The siege of Prague began on 12 June. The crusaders' forces were reported contemporaneously by chroniclers to number 100,000–200,000 soldiers, but according to modern historian Victor Verney, it was significantly fewer, probably only about 8,000 soldiers. When the crusaders approached the city, they knew a direct attack on the walls would be disastrous, so they planned to encircle it. To do so, all of the fortifications around Prague needed to be destroyed or occupied. The crusaders committed most of their forces to these raids in an attempt to prevent the defenders at key points from being reinforced by the Prague garrison.

===Vítkov Hill===
One of the most important of the fortifications surrounding Prague was Vítkov Hill, which dominated the area east of Prague and overlooked roads needed for the crusaders' supply lines. The fortifications on the hill were made primarily from timber, with the walls reinforced with stone and clay and moats dug around the base of the hill. On the southern part of the hill was a free-standing tower made from timber, and the remaining northern flank was covered by a steep cliff. Traditionally, the fortifications were said to be defended by Žižka with only 26 men and 3 women under his command, but it was probably higher (60 or more soldiers, according to J. Durdik) and it is unclear if Žižka was on the hill. The men on the hill were armed mostly with guns and flails.

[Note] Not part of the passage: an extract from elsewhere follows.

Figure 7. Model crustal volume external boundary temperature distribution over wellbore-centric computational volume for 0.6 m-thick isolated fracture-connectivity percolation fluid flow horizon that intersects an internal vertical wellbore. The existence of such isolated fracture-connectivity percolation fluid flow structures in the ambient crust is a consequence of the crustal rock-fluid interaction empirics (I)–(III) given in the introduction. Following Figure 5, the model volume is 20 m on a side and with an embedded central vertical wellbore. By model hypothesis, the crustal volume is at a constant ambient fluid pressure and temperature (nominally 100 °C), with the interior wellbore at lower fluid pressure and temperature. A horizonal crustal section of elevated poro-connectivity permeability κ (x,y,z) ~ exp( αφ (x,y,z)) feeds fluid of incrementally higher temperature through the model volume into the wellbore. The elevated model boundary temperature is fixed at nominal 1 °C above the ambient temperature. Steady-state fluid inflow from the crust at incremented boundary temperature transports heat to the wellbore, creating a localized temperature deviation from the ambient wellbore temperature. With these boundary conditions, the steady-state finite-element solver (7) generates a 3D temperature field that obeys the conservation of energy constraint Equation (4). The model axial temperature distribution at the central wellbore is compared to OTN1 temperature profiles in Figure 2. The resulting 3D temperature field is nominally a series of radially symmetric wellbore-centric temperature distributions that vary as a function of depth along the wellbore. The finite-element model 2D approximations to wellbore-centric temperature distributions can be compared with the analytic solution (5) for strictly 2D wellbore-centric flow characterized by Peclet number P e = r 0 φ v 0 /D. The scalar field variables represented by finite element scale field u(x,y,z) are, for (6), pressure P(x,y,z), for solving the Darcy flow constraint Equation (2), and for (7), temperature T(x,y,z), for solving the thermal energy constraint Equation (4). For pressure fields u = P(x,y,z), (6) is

On 13 July, the crusaders' cavalry crossed the river Vltava and began their attack on the outer ring of fortifications. Vítkov Hill was attacked by a detachment of Austrian and Meissen cavalry under Heinrich of Isenburg, governor of Meissen. An hour before sunset, the horsemen advanced from the south towards the hill, but the terrain and fortifications of the hill forced them down a narrow path and prevented them from utilizing their greater numbers. The tenacity of the defenders held the attackers off for some time, but the heavily outnumbered Hussites were slowly pushed back. Shortly thereafter, reinforcements from the garrison of the New Town broke off and headed towards Vítkov Hill, outflanking the knights and attacking through the vineyards on the southern slope. Trapped between the counter-attack and the steep cliff on the northern slope, the crusaders quickly panicked as they were forced off the hill. As they retreated, many knights drowned in the Vltava.

The battle was a clear victory for the Hussites. The crusaders lost between 400 and 500 knights. In honour of the battle, Vítkov Hill was renamed Žižkov after Jan Žižka. As a consequence of the Hussite victory on Vítkov, the crusaders lost any hope of starving the city into submission, and their army disintegrated. The National Monument still exists on the hill, and in 2003, local officials were attempting to replant the vineyard.

Sigismund and his troops then held the castles of Vyšehrad and Hradčany. However, they soon capitulated, and Sigismund had to withdraw from Prague. The crusaders later withdrew to Kutná Hora and began local warfare.